Foto: AP Raúl Castro (E) e o vice-presidente Jose Ramon Machado Ventura aprovam agenda de reformas durante sessão na Assembleia Nacional
Já era esperada a aprovação pelo Parlamento de Cuba das medidas econômicas deliberadas no 6º Congresso do Partido Comunista de Cuba. Um conjunto de decisões que é provavelmente a guinada mais radical desde a tomada do poder em 1959. Certamente que a despeito de toda a incerteza, de toda impopularidade e insatisfação que muito provavelmente haverá de acontecer, foi uma medida corajosa, mais que isto, necessária.

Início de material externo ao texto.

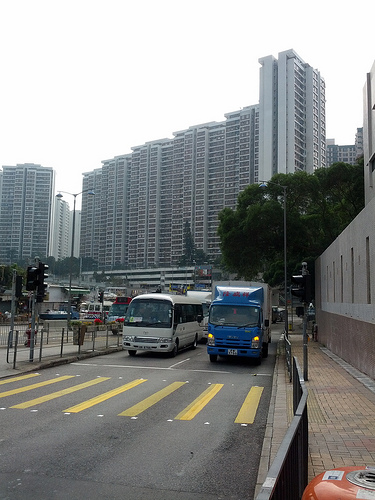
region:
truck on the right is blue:
[202, 274, 277, 365]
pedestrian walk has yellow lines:
[0, 367, 267, 433]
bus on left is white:
[118, 287, 204, 363]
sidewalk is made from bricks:
[263, 330, 373, 498]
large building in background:
[69, 52, 361, 294]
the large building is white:
[75, 45, 360, 287]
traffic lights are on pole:
[20, 256, 46, 302]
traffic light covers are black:
[10, 255, 49, 300]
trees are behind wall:
[207, 154, 372, 296]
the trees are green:
[210, 161, 369, 298]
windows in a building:
[194, 145, 208, 168]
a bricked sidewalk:
[324, 375, 350, 429]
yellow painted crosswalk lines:
[151, 369, 226, 424]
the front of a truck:
[210, 288, 263, 364]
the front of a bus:
[125, 299, 174, 354]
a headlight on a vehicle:
[157, 333, 172, 343]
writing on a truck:
[219, 285, 254, 303]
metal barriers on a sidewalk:
[285, 348, 309, 464]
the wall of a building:
[334, 305, 367, 343]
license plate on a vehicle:
[225, 347, 238, 356]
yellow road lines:
[6, 368, 271, 443]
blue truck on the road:
[204, 275, 282, 366]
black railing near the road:
[278, 335, 326, 498]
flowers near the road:
[61, 310, 129, 330]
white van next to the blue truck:
[116, 283, 208, 367]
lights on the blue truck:
[205, 328, 263, 356]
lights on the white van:
[117, 334, 179, 353]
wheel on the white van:
[161, 337, 181, 356]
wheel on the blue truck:
[204, 341, 219, 365]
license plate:
[225, 342, 238, 357]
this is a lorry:
[208, 280, 264, 356]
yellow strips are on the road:
[5, 370, 256, 419]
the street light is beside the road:
[21, 258, 40, 363]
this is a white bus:
[122, 292, 199, 345]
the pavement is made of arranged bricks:
[311, 376, 358, 452]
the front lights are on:
[207, 334, 268, 342]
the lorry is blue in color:
[207, 288, 264, 354]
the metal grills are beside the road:
[8, 325, 112, 348]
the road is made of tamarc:
[31, 422, 205, 497]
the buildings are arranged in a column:
[83, 58, 306, 176]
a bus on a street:
[104, 289, 209, 366]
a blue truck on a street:
[201, 283, 273, 368]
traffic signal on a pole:
[20, 257, 52, 314]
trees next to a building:
[214, 153, 373, 292]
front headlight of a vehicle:
[156, 333, 175, 349]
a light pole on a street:
[51, 183, 98, 335]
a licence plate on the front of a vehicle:
[223, 346, 241, 361]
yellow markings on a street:
[1, 365, 278, 443]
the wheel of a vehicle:
[189, 330, 201, 351]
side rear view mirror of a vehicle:
[257, 315, 272, 335]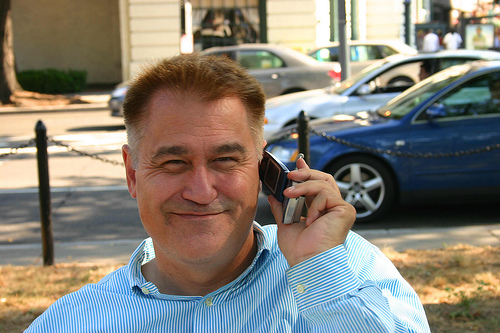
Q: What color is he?
A: White.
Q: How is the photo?
A: Clear.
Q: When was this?
A: Daytime.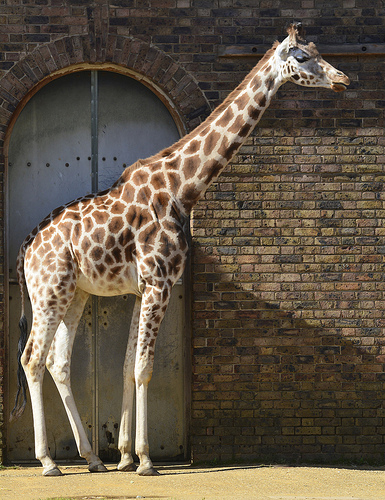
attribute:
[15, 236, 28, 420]
tail — black 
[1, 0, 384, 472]
brick wall — red, brown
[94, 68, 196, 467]
door — metal, arched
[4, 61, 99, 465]
door — metal, arched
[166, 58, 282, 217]
spotted neck — long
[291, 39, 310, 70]
eyes — closed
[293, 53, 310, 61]
eye — brown 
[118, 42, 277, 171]
giraffe mane — brown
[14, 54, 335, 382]
spots — brown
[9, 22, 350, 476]
giraffe — brown, white, big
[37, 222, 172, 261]
spots — brown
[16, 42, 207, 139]
archway — brick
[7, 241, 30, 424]
tail — long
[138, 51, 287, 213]
neck — long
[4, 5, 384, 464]
wall — brick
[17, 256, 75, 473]
leg — long 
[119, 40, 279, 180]
mane — short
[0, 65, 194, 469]
door — rusted, metal, steel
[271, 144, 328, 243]
wall — brick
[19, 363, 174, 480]
legs — white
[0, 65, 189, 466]
gate — big, strong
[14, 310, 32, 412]
hair — black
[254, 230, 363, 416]
brick — brown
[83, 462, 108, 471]
hoof — tan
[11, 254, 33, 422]
tail — black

Não será fácil, afinal, após mais de meio século de asfixia, para grande parte do povo cubano viver sem a tutela estatal, mas fato é que não há mesmo a menor condição do Estado cubano continuar a manter um sistema econômico baseado no paternalismo, na artificialidade, que acabou por gerar uma economia paralela.
Por ora, nada sinaliza que Cuba possa aderir ao capitalismo. Só o tempo o dirá. Não o creio. Acredito que haverá sim, a adoção gradual de mais medidas que tornarão o sistema mais flexível, mais arejado economicamente, mas do ponto de vista político, tudo deverá permanecer essencialmente o mesmo. Talvez, quem sabe, uma versão caribenha do sistema chinês.
Uma coisa tenho por certa, já está mais do que na hora de se levantarem quaisquer medidas ainda vigentes do embargo econômico.
Fidel Castro dixit ‘o modelo cubano não serve nem para nós!’